There are three tabs there and a lot of configuration options, but make sure you do at least two things for each control you add to your form:

  • On the General tab, for Font, select something that you expect all of your form users to have installed … like Arial or Times New Roman.
  • On the Data tab under Data Field, give the field a unique name within that PDF form. This ensures that data entered by users can be cleanly retrieved.

When you are satisfied with your form, its time to export it to an actual PDF. From the menu, select File > Export as PDF... Then check Create PDF form on the General tab and select FDF as the Submit format. You can now export and distribute the resulting PDF file to your users.

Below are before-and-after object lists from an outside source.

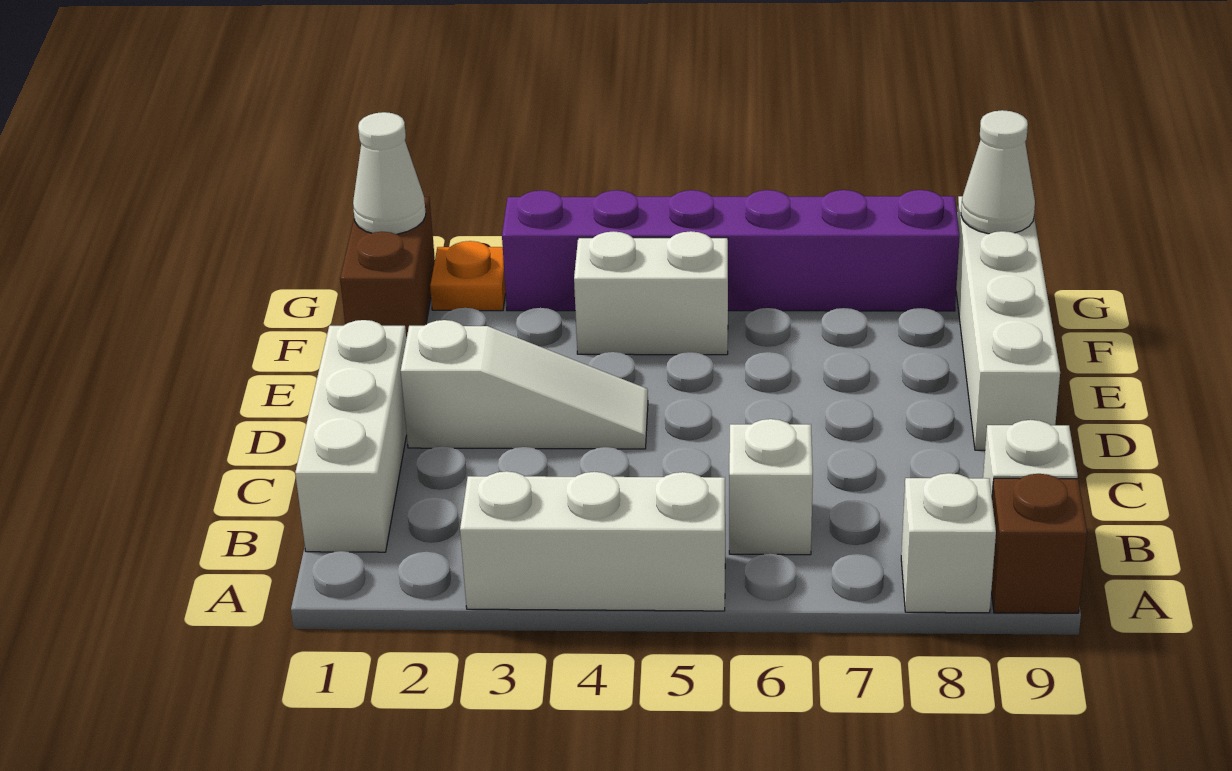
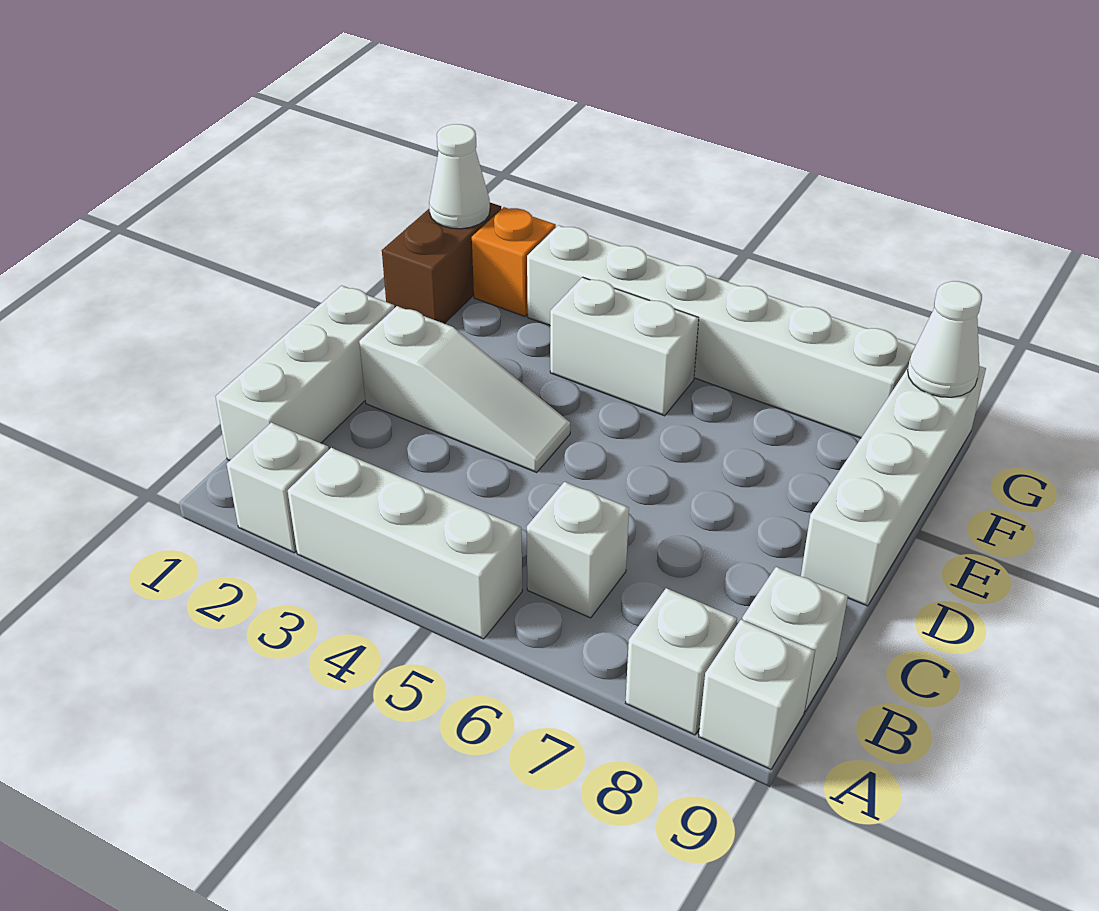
none -> white brick A2 level 1
brown brick A9 level 1 -> white brick A9 level 1
orange plate G2 level 1 -> orange brick G2 level 1
purple brick G3:G8 level 1 -> white brick G3:G8 level 1

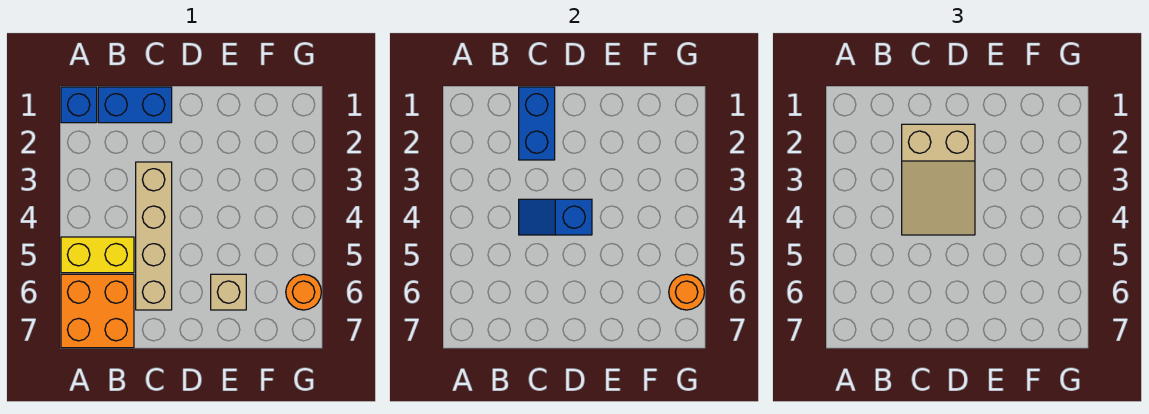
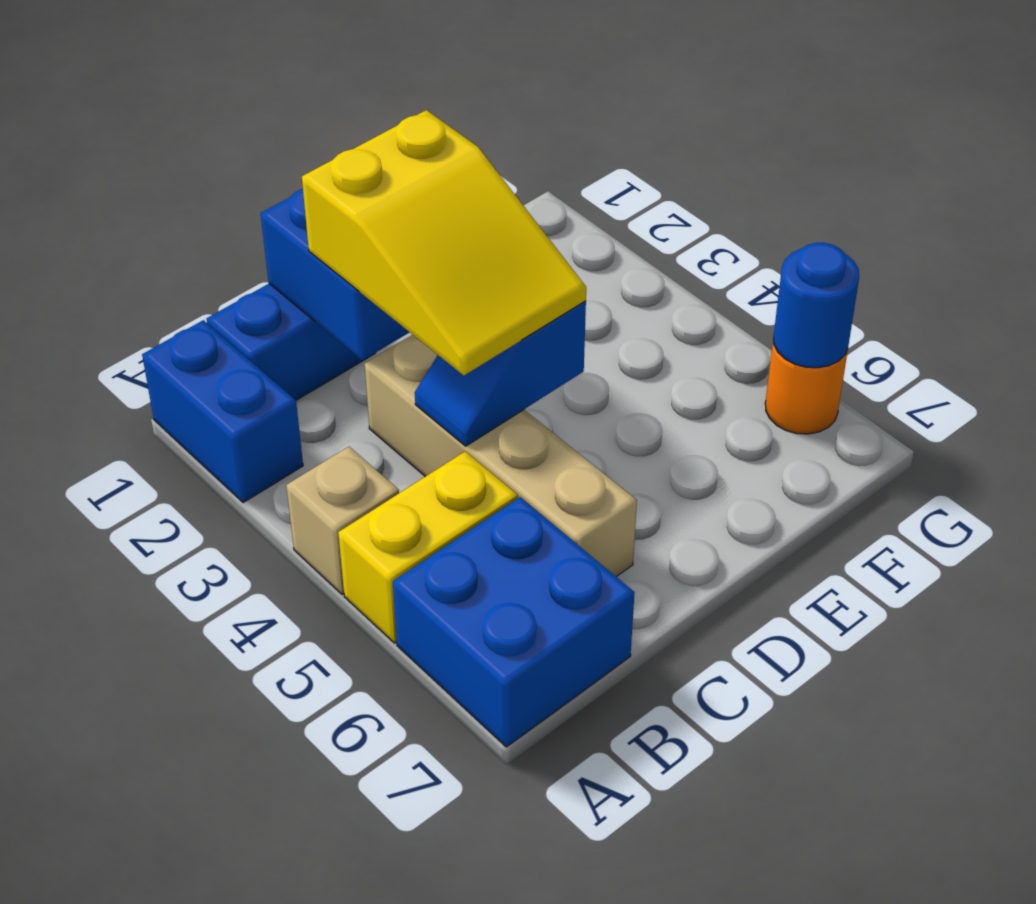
blue brick A1 level 1 -> blue brick A1:A2 level 1
orange brick A6:B7 level 1 -> blue brick A6:B7 level 1
tan slope C2:D4 level 3 top 2 -> yellow slope C2:D4 level 3 top 2
tan brick E6 level 1 -> tan brick A4 level 1
orange round brick G6 level 2 -> blue round brick G6 level 2

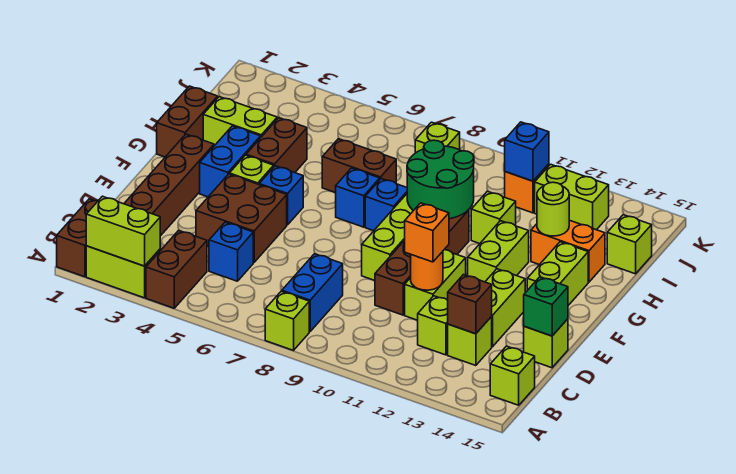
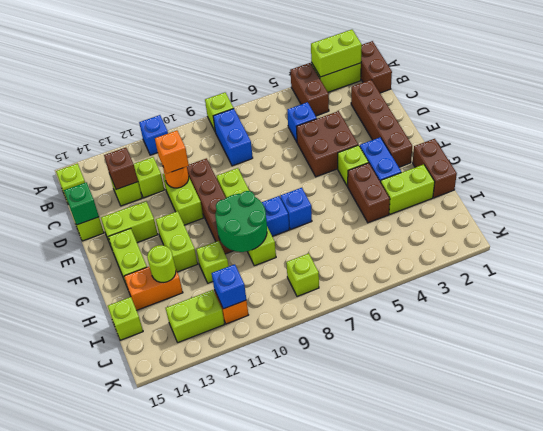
lime brick D13:E13 level 1 -> lime brick E13:E14 level 1
blue brick F5 level 1 -> blue brick A11 level 1
brown brick H6:H7 level 1 -> none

Users can fill out the form and save the PDF file including the values they filled in. After they sent it back to you, you can mass process the results.

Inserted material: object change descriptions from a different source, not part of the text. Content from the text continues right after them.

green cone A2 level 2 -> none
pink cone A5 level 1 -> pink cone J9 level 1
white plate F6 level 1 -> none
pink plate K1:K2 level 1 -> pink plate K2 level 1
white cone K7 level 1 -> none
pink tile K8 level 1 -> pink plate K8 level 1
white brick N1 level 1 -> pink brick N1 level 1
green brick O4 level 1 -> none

Extracting FDF data from filled out PDF forms

Of course, you can just open the filled out PDF files with a reader and use the values in whatever way you see fit. But if you handed out the forms to a lot of people and you received a lot of data that way, a more automated process is in order. Please note that some scripting skills are required to fully make use of the procedure.

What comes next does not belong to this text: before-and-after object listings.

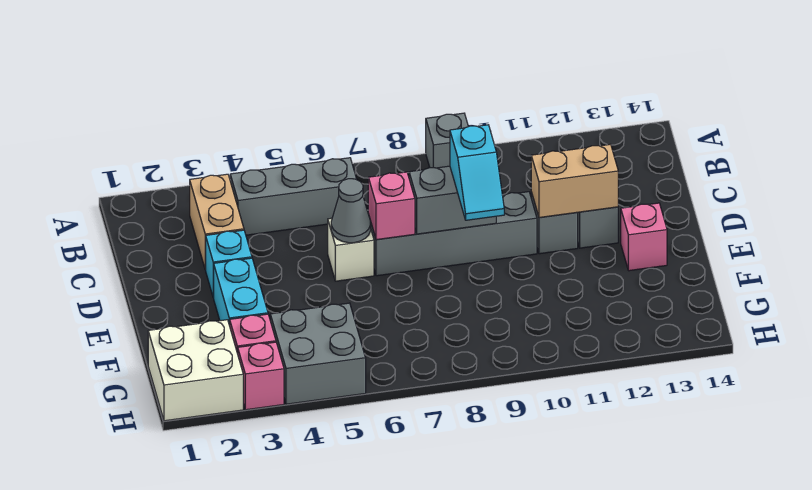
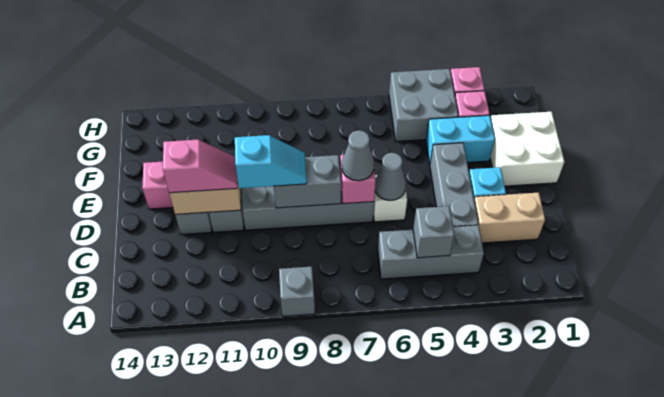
tan brick B3:C3 level 1 -> tan brick C2:C3 level 1
none -> grey brick B5 level 2
none -> grey brick C4:E4 level 1
none -> grey cone D7 level 3
cyan slope D9:E9 level 3 top D -> cyan slope D9:D10 level 3 top 10
none -> pink slope D11:D12 level 3 top 12
cyan brick E3:F3 level 1 -> cyan brick F3:F4 level 1
white brick G1:H2 level 1 -> white brick E1:F2 level 1

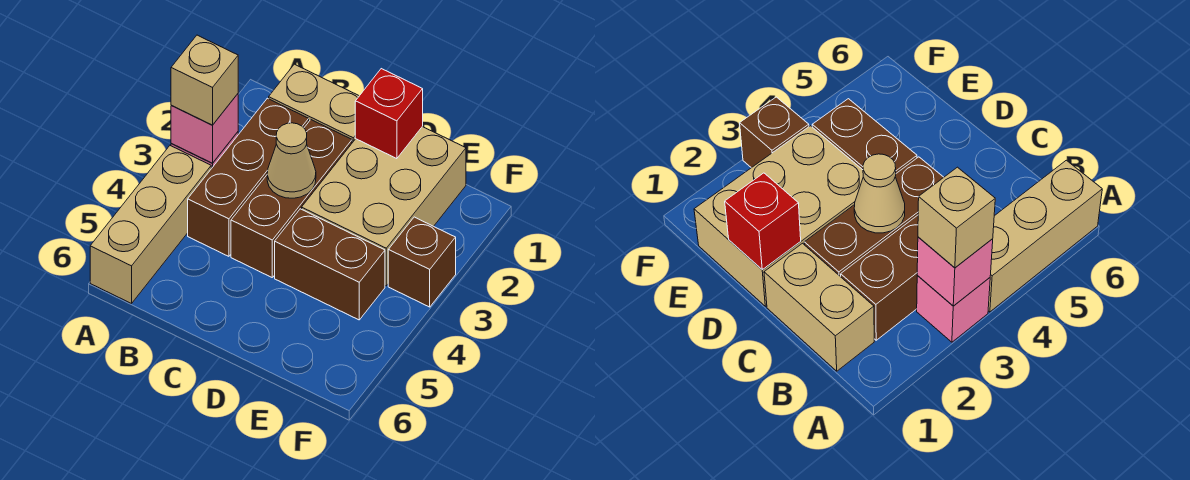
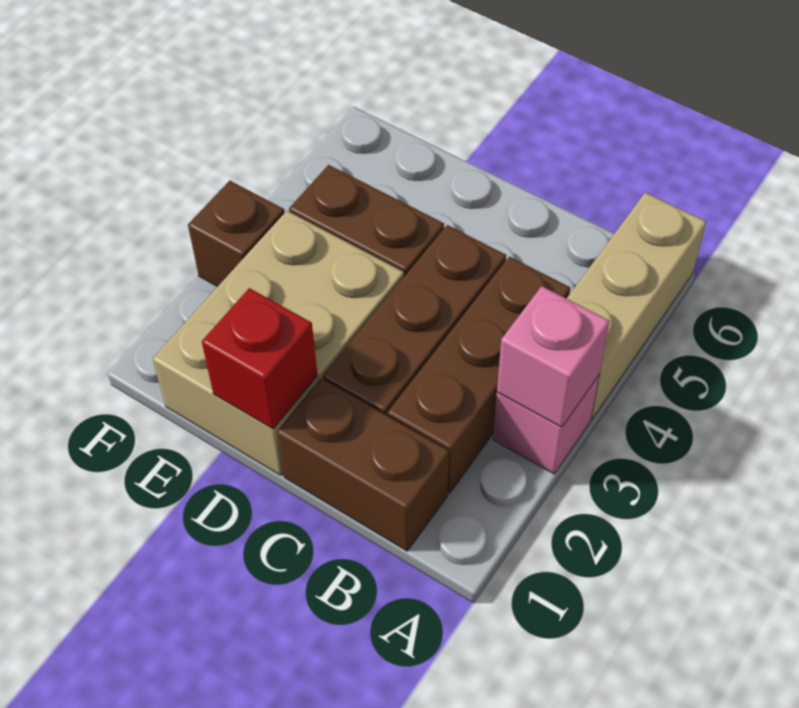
tan brick A3 level 3 -> none
tan brick B1:C1 level 1 -> brown brick B1:C1 level 1
tan cone C3 level 2 -> none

This involves the excellent PDFtk command line utility. After installing it, first make sure that all the PDF files are together in a directory. Then go there with a command prompt and issue the command to read the FDF data

C:\Users\jdoe>cd Desktop\my_filled_in_pdfs ↵
C:\Users\jdoe\Desktop\my_filled_in_pdfs>pdftk myform.pdf dump_data_fields_utf8 ↵
---
FieldType: Text
FieldName: Name
FieldFlags: 0
FieldValue: John Doe
FieldJustification: Left
---
FieldType: Text
FieldName: Phone
FieldFlags: 0
FieldValue: +33-12345678
FieldJustification: Left
---
FieldType: Text
FieldName: Mail
FieldFlags: 0
FieldValue: jdoe@example.com
FieldJustification: Left

As you can see, the form’s FDF data is put out. With a simple script you could iterate over a big bunch of files easily, reaping all the data. Additionally, this plain text format can easily be processed with any scripting language. Here an example written in ruby:

base_dir = ARGV[0] || '.'

data = []

Dir[base_dir + '/*.pdf'].each do |pdf_file|
  raw = `pdftk '#{pdf_file}' dump_data_fields_utf8`
  pdf_data = {} 
  raw.split(/(^|\n)---\n/m).each do |field|
    field_data = {}
    field.split(/\n/).each do |row|
      k, v = row.split(/: /)
      field_data[k] = v
    end
    pdf_data[field_data["FieldName"]] = field_data["FieldValue"]
  end
  data << pdf_data
end

puts data.first.keys.join(';')

data.each do |record|
  puts record.values.join(';')
end

That outputs nice CSV style text which you can import into a spreadsheet. Call the script like this to write its output to a file:

ruby sample.rb C:\Users\jdoe\Desktop\my_filled_in_pdfs > data.csv

Note: Although the commands shown are taken from a Windows 7 Enterprise command prompt, they work also on other platforms like Linux and Mac OS X. It just needs to support PDFtk.